I find I don't play as well if I have to use the notebook's keyboard (I bought the TacX keyboard for use with this notebook). The TacX keyboard and mouse are awesome! I play better with this keyboard because I'm used to the external keyboard layout when I game. I have to have the arrow keys when gaming (I'm not a fan of WASD and never have been...been gaming since FPS became prevalent), as well as the upper row between the numpad and QWERTY keys. I *might* try to adapt to the laptop's keyboard...we'll see.
I've installed only a few apps, such as Norton 360 and Norton Management, Origin, TeamSpeak, WinDirStat, HWINFO64, Chrome, BF3, and one or two others.
Temperature-wise, the 580M has been good, so far. There are quite a few complaints of throttling due to heat on the NotebookReview.com forums, but the highest I've seen so far is 59C when playing BF3. *knock on wood*
I've a few desktop gadgets running: CPU usage, GPU meter, drives meter, and network meter. When I installed Norton, it installed it's own desktop gadget, which I'll tolerate since it should keep me situationally aware.
I haven't noticed any issues with the notebook so far, which is good, since Dell's support appears to be rather shakey (from what I've gathered on the forums, as well as the pains I went through to even get the notebook delivered).
One last note. The RAID 0. It's getting a rather low WEI rating, due solely to the performance (or lack thereof) of the RAID 0 setup. Now, I've not noticed anything abnormally slow with the drive writing and reading at all.

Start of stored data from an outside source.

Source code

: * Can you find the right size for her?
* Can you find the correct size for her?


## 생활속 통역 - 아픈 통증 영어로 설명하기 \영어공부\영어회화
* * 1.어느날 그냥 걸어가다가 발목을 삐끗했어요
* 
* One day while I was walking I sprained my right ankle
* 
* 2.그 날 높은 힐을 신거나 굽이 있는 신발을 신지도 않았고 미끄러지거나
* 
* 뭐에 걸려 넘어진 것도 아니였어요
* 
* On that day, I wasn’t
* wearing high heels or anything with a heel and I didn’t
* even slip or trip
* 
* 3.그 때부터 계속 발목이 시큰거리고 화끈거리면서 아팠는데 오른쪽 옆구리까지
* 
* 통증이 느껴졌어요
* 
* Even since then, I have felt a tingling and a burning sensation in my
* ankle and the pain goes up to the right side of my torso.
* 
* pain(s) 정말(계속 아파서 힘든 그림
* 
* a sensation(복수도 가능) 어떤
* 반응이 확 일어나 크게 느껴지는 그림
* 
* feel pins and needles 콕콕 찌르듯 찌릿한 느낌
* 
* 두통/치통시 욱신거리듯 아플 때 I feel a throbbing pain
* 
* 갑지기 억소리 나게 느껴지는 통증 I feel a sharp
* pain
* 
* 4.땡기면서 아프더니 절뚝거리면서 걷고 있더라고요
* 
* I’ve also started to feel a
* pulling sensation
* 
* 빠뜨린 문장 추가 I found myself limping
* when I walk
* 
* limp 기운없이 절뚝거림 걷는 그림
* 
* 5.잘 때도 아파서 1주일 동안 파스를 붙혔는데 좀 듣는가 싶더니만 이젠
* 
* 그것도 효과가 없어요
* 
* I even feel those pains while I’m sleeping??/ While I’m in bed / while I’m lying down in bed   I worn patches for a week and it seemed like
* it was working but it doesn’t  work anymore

WEI has been massively sensationalized...the system runs good regardless of the low rating. I don't need an SSD at this moment in time...really. Many people are pushing for SSD, but it won't do much but help the OS start and shut down a few seconds quicker. It might help game loading a bit, but not really much. Besides, SSDs are REALLY expensive and to afford one, I'd have to buy a small one and shift my games back and forth between a platter drive and the SSD...not conventional at all and certainly not convenient to have to micromanage the notebook in such a manner. No thanks...it's not for me.